All the usual AI possibilities get a mention on the Brilliant Labs website, from real-time language translation to reverse image searches to seamless online searches and shopping. You can even use AI-powered image generation to reimagine the world around you.
No word on how reliable or responsive any of that is in practice, but there is a glossy hype reel out there showing what this experience is supposed to look like.
While your mileage with the style of the Frames might vary, Brilliant Labs said that the glasses are designed to fit most people. At 40g, they're also quite light. One of the neater touches here is that the battery is built into the temples of the Frames.
Thanks to a colourful and unique fast-charging accessory called Mister Power, the Frames are said to last all day. However, the Brilliant Labs website doesn't drill down into any specific numbers that might paint a picture of what that looks like in practice.
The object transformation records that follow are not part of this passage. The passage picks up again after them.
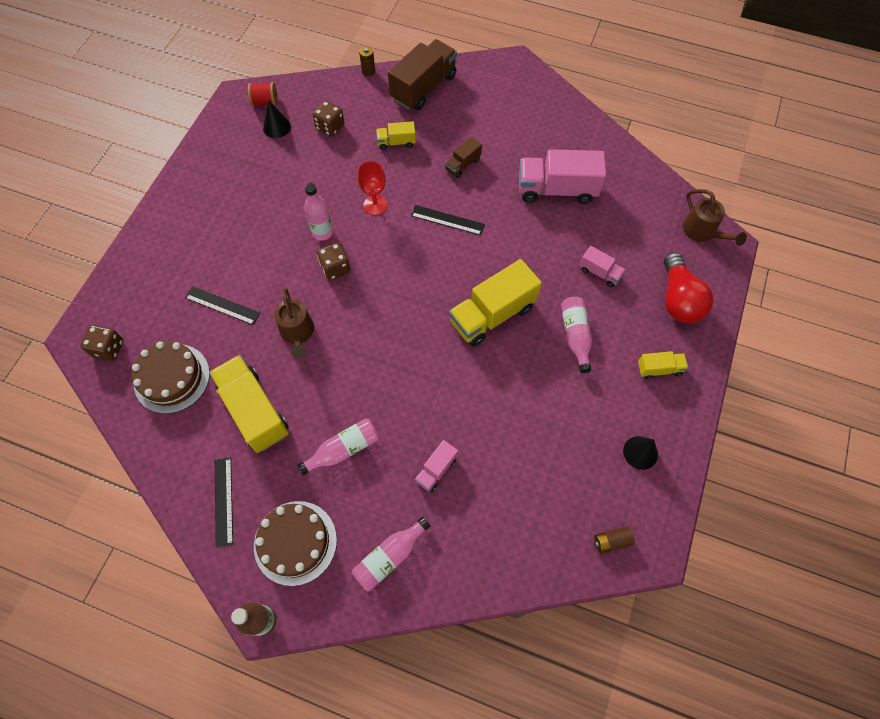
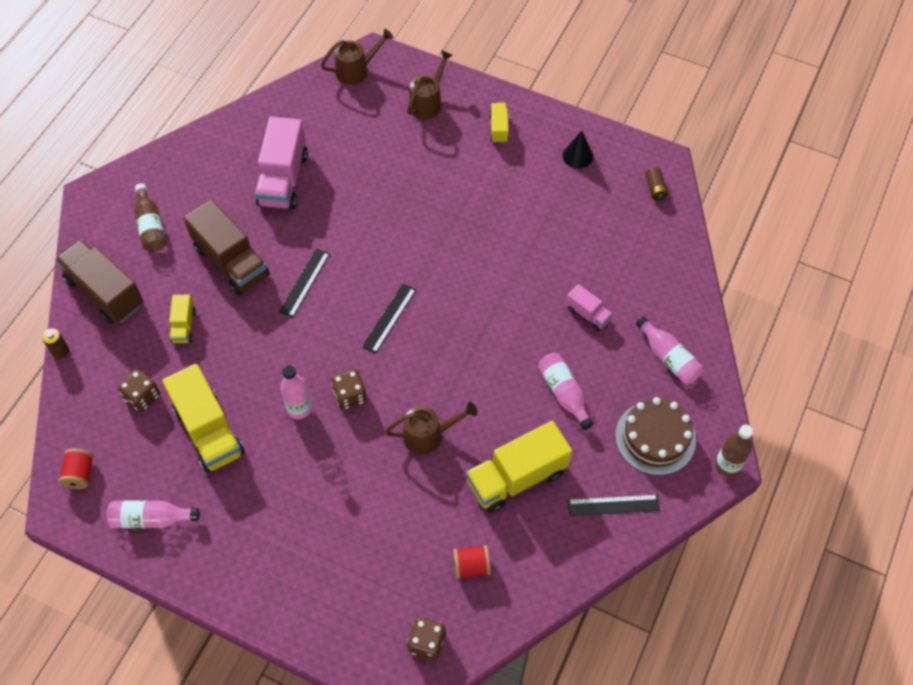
camera: 85 degrees left, 5 degrees down
brown cake [132,341,210,414] -> red spool [453,545,491,579]
black ruler [185,286,260,325] -> black ruler moved to [362,284,416,354]
black cone [263,100,291,138] -> none
red goblet [358,161,387,215] -> none
brown truck [445,136,482,178] -> brown truck [183,199,270,295], size x2.01
yellow truck [449,259,542,347] -> yellow truck moved to [162,364,245,473]
pink bottle [561,297,592,373] -> pink bottle moved to [107,501,200,528]
pink truck [580,246,626,287] -> none
red light bulb [664,252,713,323] -> brown watering can [407,50,453,119]
none -> brown bottle [134,183,166,252]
Digging a little deeper into the reasons why you'd opt for this over alternatives like the aforementioned Ray-Bans, the Frames are built with hackers in mind.
If you've got the time and a talent for getting your hands dirty, you could feasibly connect the hardware here to all sorts of other software and services rather than being limited to the ones that a given gadget manufacturer has in mind.
Between this, the Humane AI Pin and the Rabbit R1, the race to get AI into the hands of consumers is only just beginning. That said, neither the form factor nor a popular use case for these kinds of hands-free AI-powered gadgets has taken off as of yet.
If that hasn't put a damper on your enthusiasm, you can preorder the Frames via the Brilliant Labs website this week at an RRP of US$349.